Résumé de la décision
La Cour d'appel de Paris a rendu une ordonnance le 3 novembre 2022, infirmant une décision antérieure du juge des libertés et de la détention du tribunal judiciaire de Paris, qui avait constaté une irrégularité dans la procédure de rétention administrative de M. [G] [Y], un ressortissant guinéen. Le juge de première instance avait décidé qu'il n'y avait pas lieu à mesure de surveillance et de contrôle, mais la Cour a jugé que l'interpellation de l'intéressé était régulière et que les conditions de sa rétention étaient justifiées. En conséquence, la Cour a ordonné la prolongation de la rétention de M. [G] [Y] pour une durée de vingt-huit jours.
Arguments pertinents
1. Régularité de l'interpellation : La Cour a souligné que l'interpellation de M. [G] [Y] était conforme aux dispositions légales, en se basant sur le contrôle d'identité effectué selon l'article 78-2 du Code de procédure pénale. La Cour a noté que l'identité de l'agent interpellateur était clairement établie, ce qui a permis de rejeter l'argument de l'irrégularité de la procédure.

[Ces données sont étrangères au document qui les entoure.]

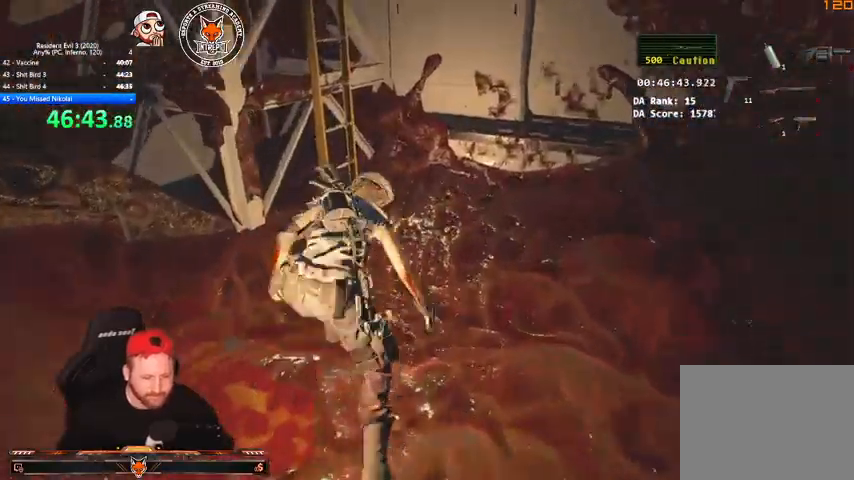
{"keys": ["q", "shift", "v", "w"], "mouse": [], "events": [[33, "v", "down"], [67, "v", "up"], [167, "v", "down"], [200, "v", "up"], [300, "v", "down"], [500, "q", "down"]]}
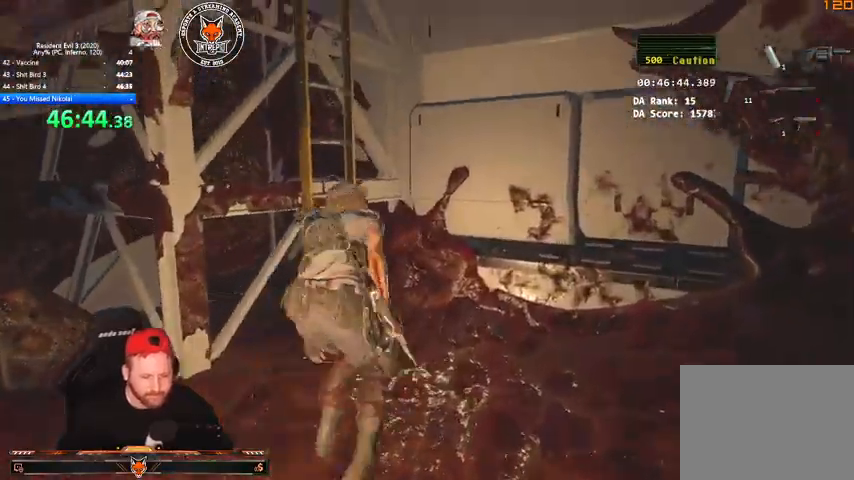
{"keys": [], "mouse": [], "events": [[33, "v", "up"], [133, "e", "down"], [133, "q", "up"], [167, "e", "up"], [167, "q", "down"], [267, "e", "down"], [267, "q", "up"], [267, "shift", "up"], [333, "w", "up"], [367, "e", "up"]]}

> "Il ressort du dossier que l'intéressé a fait l'objet d'une interpellation le 29 octobre 2022 [...] l'indication du numéro de matricule de l'agent étant par ailleurs mentionné et apparaissant suffisant à permettre son identification."
2. Absence de justification de séjour : La Cour a également constaté que M. [G] [Y] ne pouvait justifier de son droit de séjour en France et qu'il faisait l'objet d'une obligation de quitter le territoire français. Cela a renforcé la légitimité de la mesure de rétention.
> "L'intéressé [...] faisait l'objet d'une fiche de recherches avec exécution d'une obligation de quitter le territoire français."
3. Prolongation de la rétention : En raison de l'absence de garanties de représentation et du fait que M. [G] [Y] s'était soustrait à une précédente mesure d'éloignement, la Cour a jugé nécessaire de prolonger sa rétention.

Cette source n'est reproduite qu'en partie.